A bail bondsman, a pawn shop and a landfill the community dubbed “Mount Trashmore” surround Milford Elementary School south of Marietta.
Parents say you can hear the shots from an outdoor police shooting range a mile away.
Now Milford, which educates about 630 students, the vast majority of whom receive a free or reduced school lunch, will be bordered by multilane arteries once Cobb County completes the Windy Hill/Macland Road connector.
The $26.6 million four-lane road will hug a subdivision west of the school near Macland Road. The connector will then skirt Jim Miller Park and funnel cars from west Cobb to within 100 feet of Milford’s front door, then down Windy Hill Road toward I-75.
Community members say the connector, slated to open in 2011, is just too dangerous. They fear for the safety of the children.
“We’re tired of being the dumping ground of Cobb County,” said nearby resident John Williams. He is a member of the school board’s citizen’s Facility and Technology Review Committee. “Enough is enough,” Williams said.
Williams and others want the school board to delay granting the county a strip of land near the school that is needed to continue the road work. Community leaders say the school board needs to build a new school first in a new location.

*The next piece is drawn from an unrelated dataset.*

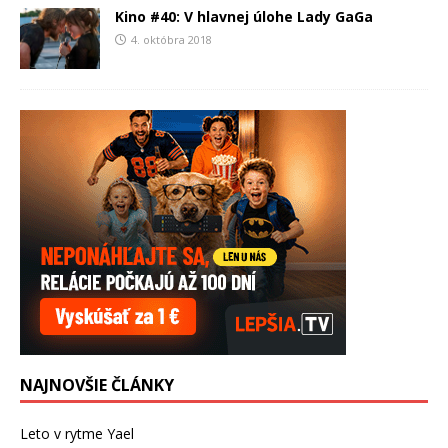
Kino #40: V hlavnej úlohe Lady GaGa
4. októbra 2018
NAJNOVŠIE ČLÁNKY
Leto v rytme Yael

The Cobb County School Board is scheduled to vote Thursday on the land transfer.
In return, the county would give a few acres for a new playground behind Milford, and provide a new entrance to the school from the connector which would separate bus drop-off and car drop-off areas. Additionally, Cobb County plans to use part of the school’s parking lot as a buffer for the connector, build a retaining wall, a fence, and install landscaping to prevent children from slipping out onto the busy road.
The county also offered to build a pedestrian tunnel under the road, but residents nixed that idea, saying it’s unsafe for children to enter a dark tunnel in an area with a lot of adult pedestrians.
In a letter to the school board last month, County Commission Chairman Sam Olens said that if the school board does not grant the land by Sept. 30, the county will move the road slightly away from the school and will not provide the safety improvements.
The push for a new school for Milford started earlier this year with meetings with school board and county officials and a protest outside of Milford.
It’s possible the school board has softened its previous position against moving Milford.
“My goal is to replace Milford Elementary School,” said school board member Alison Bartlett, who represents the Milford area.
“They’re going to be coming up to that school at 60 miles per hour,” she said of cars on the connector. “The road’s happening. There’s no ifs, ands or buts.”
But Bartlett says the school board has nearly $2 million left over in sales tax collections to buy land for a new school.
The question is where would the school district find money to build the school, which could cost up to $30 million?
Bartlett hopes to find stimulus money. In fact, a group will meet with the office of U.S. Rep. David Scott (D-Ga.) on Monday to talk about it. Williams plans to attend, as does state Rep. Terry Johnson (D-Marietta) who represents the area.
“Once the road is completed, the property where Milford is now would be a very prime commercial location,” said Johnson, who attended Milford back in 1955, one year after it opened.
The school has a high transiency rate. Nearly half of the students who enrolled last year left before the school year ended.
For the working class families who live in apartments and trailers nearby, Milford Elementary represents one thing that’s stable in the community, said Christine Able, executive director of the nonprofit Osborne Community Coalition.
Now it’s best for all involved if the school picks up and moves too, Able said.